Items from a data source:

=== Begin Enclosure ===

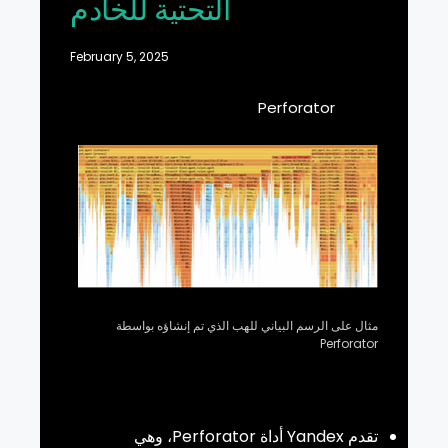
التحتية للخادم
February 5, 2025
Perforator
مثال على الرسم البياني للهب الذي تم إنشاؤه بواسطة
Perforator
تقدم
Yandex
أداة
Perforator
، وهي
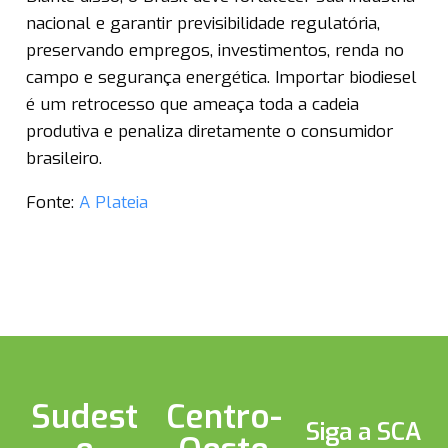
nacional e garantir previsibilidade regulatória,
preservando empregos, investimentos, renda no
campo e segurança energética. Importar biodiesel
é um retrocesso que ameaça toda a cadeia
produtiva e penaliza diretamente o consumidor
brasileiro.
Fonte:
A Plateia
Sudest
Centro-
Siga a SCA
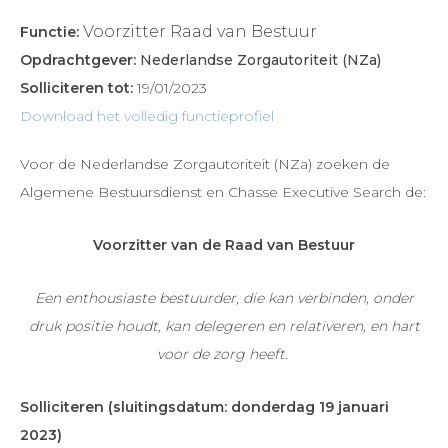
Voorzitter Raad van Bestuur
Functie:
Opdrachtgever:
Nederlandse Zorgautoriteit (NZa)
Solliciteren tot:
19/01/2023
Download het volledig functieprofiel
Voor de Nederlandse Zorgautoriteit (NZa) zoeken de
Algemene Bestuursdienst en Chasse Executive Search de:
Voorzitter van de Raad van Bestuur
Een enthousiaste bestuurder, die kan verbinden, onder
druk positie houdt, kan delegeren en relativeren, en hart
voor de zorg heeft.
Solliciteren (sluitingsdatum: donderdag 19 januari
2023)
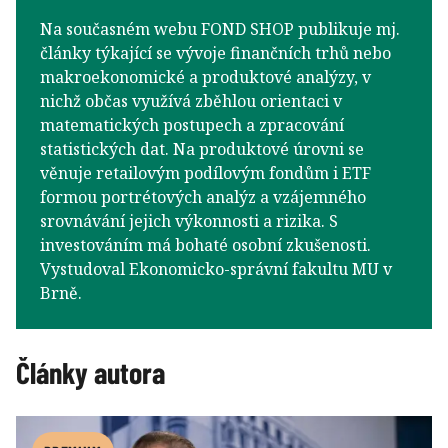
Na současném webu FOND SHOP publikuje mj.
články týkající se vývoje finančních trhů nebo
makroekonomické a produktové analýzy, v
nichž občas využívá zběhlou orientaci v
matematických postupech a zpracování
statistických dat. Na produktové úrovni se
věnuje retailovým podílovým fondům i ETF
formou portrétových analýz a vzájemného
srovnávání jejich výkonnosti a rizika. S
investováním má bohaté osobní zkušenosti.
Vystudoval Ekonomicko-správní fakultu MU v
Brně.
Články autora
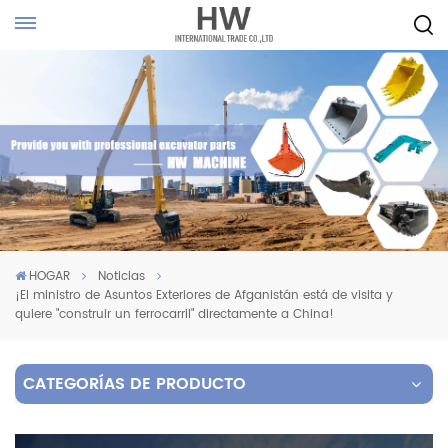
HOGAR
Noticias
¡El ministro de Asuntos Exteriores de Afganistán está de visita y
quiere "construir un ferrocarril" directamente a China!
CATEGORÍAS DE PRODUCTO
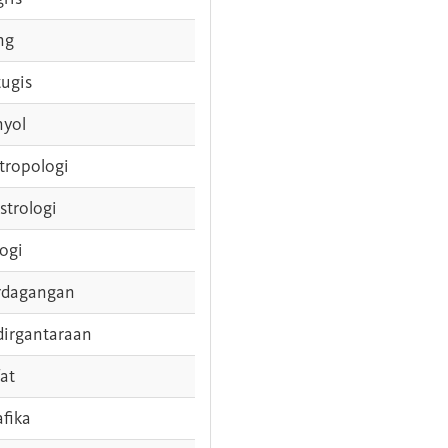
ng
tugis
nyol
tropologi
strologi
logi
rdagangan
dirgantaraan
fat
afika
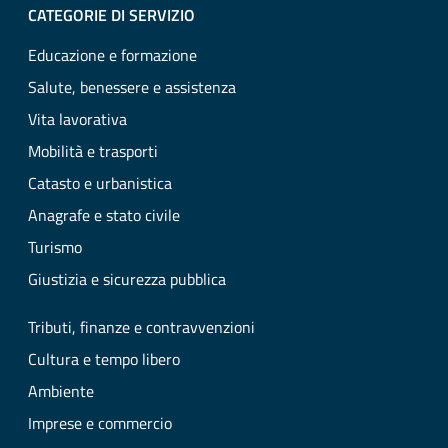
CATEGORIE DI SERVIZIO
Educazione e formazione
Salute, benessere e assistenza
Vita lavorativa
Mobilità e trasporti
Catasto e urbanistica
Anagrafe e stato civile
Turismo
Giustizia e sicurezza pubblica
Tributi, finanze e contravvenzioni
Cultura e tempo libero
Ambiente
Imprese e commercio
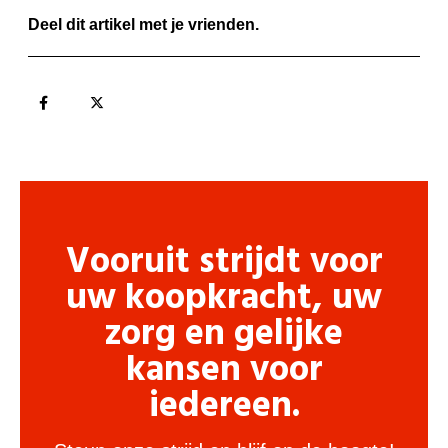
Deel dit artikel met je vrienden.
Vooruit strijdt voor
uw koopkracht, uw
zorg en gelijke
kansen voor
iedereen.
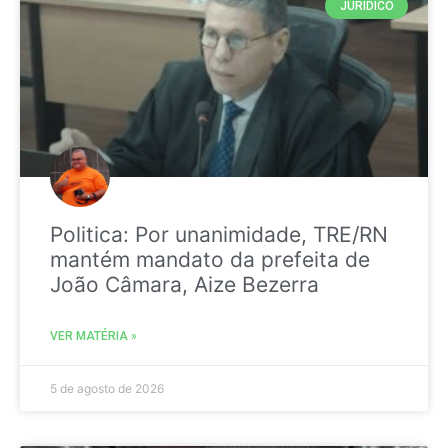
JURIDICO
Politica: Por unanimidade, TRE/RN
mantém mandato da prefeita de
João Câmara, Aize Bezerra
VER MATÉRIA »
5 de agosto de 2026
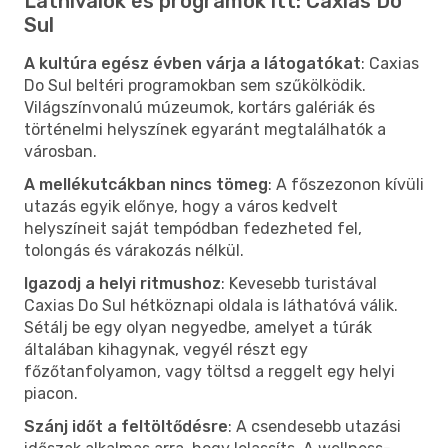
Látnivalók és programok itt: Caxias Do
Sul
A kultúra egész évben várja a látogatókat
: Caxias
Do Sul beltéri programokban sem szűkölködik.
Világszínvonalú múzeumok, kortárs galériák és
történelmi helyszínek egyaránt megtalálhatók a
városban.
A mellékutcákban nincs tömeg
: A főszezonon kívüli
utazás egyik előnye, hogy a város kedvelt
helyszíneit saját tempódban fedezheted fel,
tolongás és várakozás nélkül.
Igazodj a helyi ritmushoz
: Kevesebb turistával
Caxias Do Sul hétköznapi oldala is láthatóvá válik.
Sétálj be egy olyan negyedbe, amelyet a túrák
általában kihagynak, vegyél részt egy
főzőtanfolyamon, vagy töltsd a reggelt egy helyi
piacon.
Szánj időt a feltöltődésre
: A csendesebb utazási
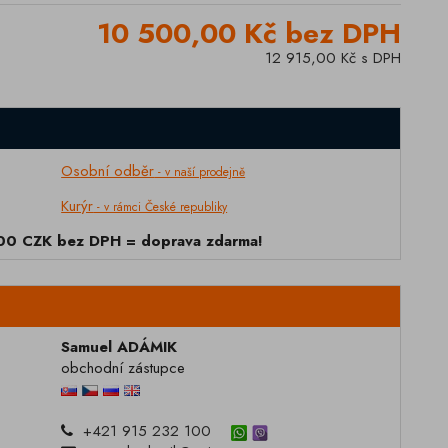
10 500,00 Kč bez DPH
12 915,00 Kč s DPH
Osobní odběr
- v naší prodejně
Kurýr
- v rámci České republiky
000 CZK bez DPH = doprava zdarma!
Samuel ADÁMIK
obchodní zástupce
+421 915 232 100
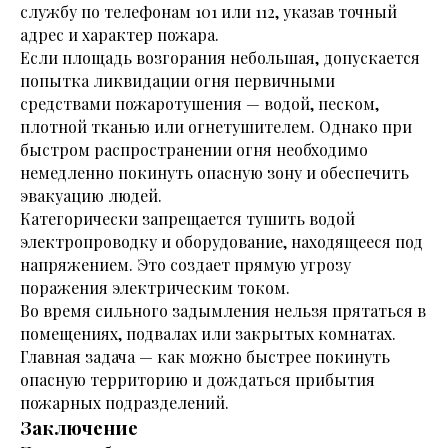
службу по телефонам 101 или 112, указав точный
адрес и характер пожара.
Если площадь возгорания небольшая, допускается
попытка ликвидации огня первичными
средствами пожаротушения — водой, песком,
плотной тканью или огнетушителем. Однако при
быстром распространении огня необходимо
немедленно покинуть опасную зону и обеспечить
эвакуацию людей.
Категорически запрещается тушить водой
электропроводку и оборудование, находящееся под
напряжением. Это создает прямую угрозу
поражения электрическим током.
Во время сильного задымления нельзя прятаться в
помещениях, подвалах или закрытых комнатах.
Главная задача — как можно быстрее покинуть
опасную территорию и дождаться прибытия
пожарных подразделений.
Заключение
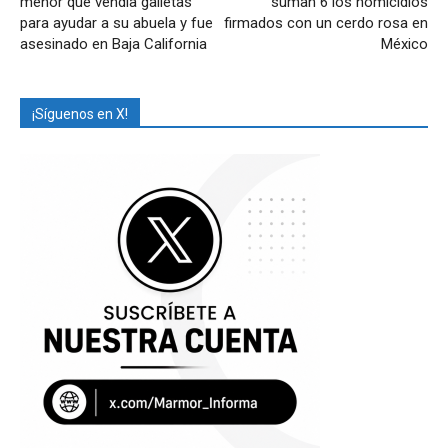
menor que vendía galletas
suman 6 los homicidios
para ayudar a su abuela y fue
firmados con un cerdo rosa en
asesinado en Baja California
México
¡Síguenos en X!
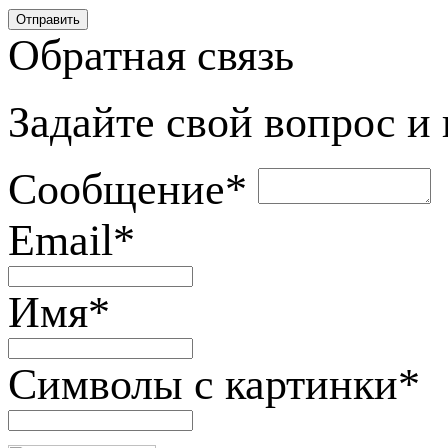
Обратная связь
Задайте свой вопрос и
Сообщение
*
Email
*
Имя
*
Символы с картинки
*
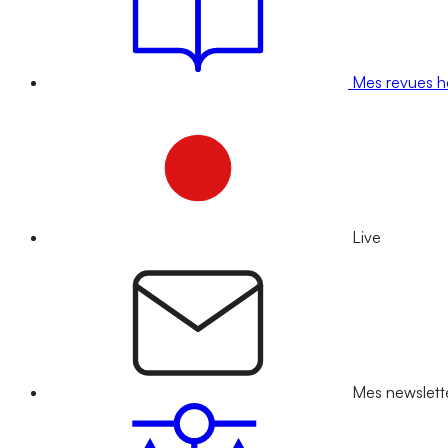
Mes revues 
Live
Mes newslett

=== End Enclosure ===

# AIM OF THE EXERCISE:
Output nothing but the number of lines in the data containing the string "Caxias".

# YOUR RESPONSE:
3